Transparen Corporation lends its expertise to clients experiencing rapid and sudden growth in traffic or server utilization, bottlenecks, systems instability, downtime during peak traffic, or which would like to plan to avoid such issues.
Here are some of the features of a highly scalable system:
- Avoidance, but sometimes optimization, of single points (AKA "single points of failure" or "bottlenecks") - some groups go too far in one direction or another, for example they try to avoid ALL single points, even where that is not practical, or try to prematurely optimize single points at the expense of being able to increase capacity by purchasing more hardware.
- Mistake 1: Adding more single points of failure instead of avoiding or optimizing existing single points
- Mistake 2: Not adding a single point which is really needed out of a dogmatic application of "avoid single points of failure"
- Low latency between parts - as low as possible. Some groups ignore the latency between parts, and in pursuit of "scalability", by adding too many servers for some back-end system, paradoxically, they increase the overall time needed to process each request, and reduce the overall throughput that is possible through the front-end systems.

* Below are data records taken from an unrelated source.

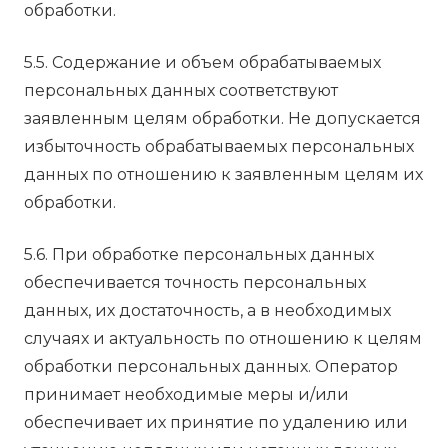
обработки.
5.5. Содержание и объем обрабатываемых
персональных данных соответствуют
заявленным целям обработки. Не допускается
избыточность обрабатываемых персональных
данных по отношению к заявленным целям их
обработки.
5.6. При обработке персональных данных
обеспечивается точность персональных
данных, их достаточность, а в необходимых
случаях и актуальность по отношению к целям
обработки персональных данных. Оператор
принимает необходимые меры и/или
обеспечивает их принятие по удалению или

- Mistake 3: Pushing the system out of balance by adding a slow (or high latency) back-end system, without adding corresponding bandwidth on the front-end systems.

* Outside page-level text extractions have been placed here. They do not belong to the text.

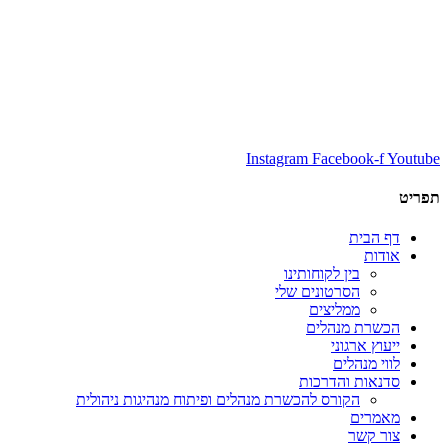
Instagram
Facebook-f
Youtube
תפריט
דף הבית
אודות
בין לקוחותינו
הסרטונים שלי
ממליצים
הכשרת מנהלים
ייעוץ ארגוני
לווי מנהלים
סדנאות והדרכות
הקורס להכשרת מנהלים ופיתוח מנהיגות ניהולית
מאמרים
צור קשר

- Mistake 4: Adding more servers when the problem might be a slow networking layer. Diagnose first, fix second.
- Mistake 5: Using lower clock speed CPUs, but more of them. Same principle, but it can also apply within a single server, especially if it has 96 or more cores.
- Efficiency - not wasting effort on any unnecessary actions. Each unnecessary step slows the system down.

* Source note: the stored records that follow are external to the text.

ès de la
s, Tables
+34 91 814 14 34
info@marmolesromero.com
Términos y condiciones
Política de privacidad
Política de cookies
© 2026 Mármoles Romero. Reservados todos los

- Avoidance of Magic - Magic doesn't scale reliably. Magic includes all "Black Boxes", "Website Optimizer Programs", "Security Appliances", etc., unless someone who knows the whole system understands how the devices work and how much capacity they can reliably serve. (Selective testing of key attributes can help with this.)
All of the above is very easy to say, but hard to do, for many reasons, some of which are:
- Available technical expertise may be sufficient to understand what needs to be done but not necessarily how to do it.
- There is a strong tendency in large organizations to make mistakes that inhibit scalability, despite the recommendations of in-house technical expertise, and the only remedy for this is to bring in a team with experience, perspective and position to recognise and correct the mistakes, if such mistakes have been made, in such a way that benefits the enterprise.
- Highly scalable systems can be very complex and involve a wide variety of technologies.
- Oversimplification of the principles of scalability can lead to incorrect assumptions about how to design or optimize a scalable system.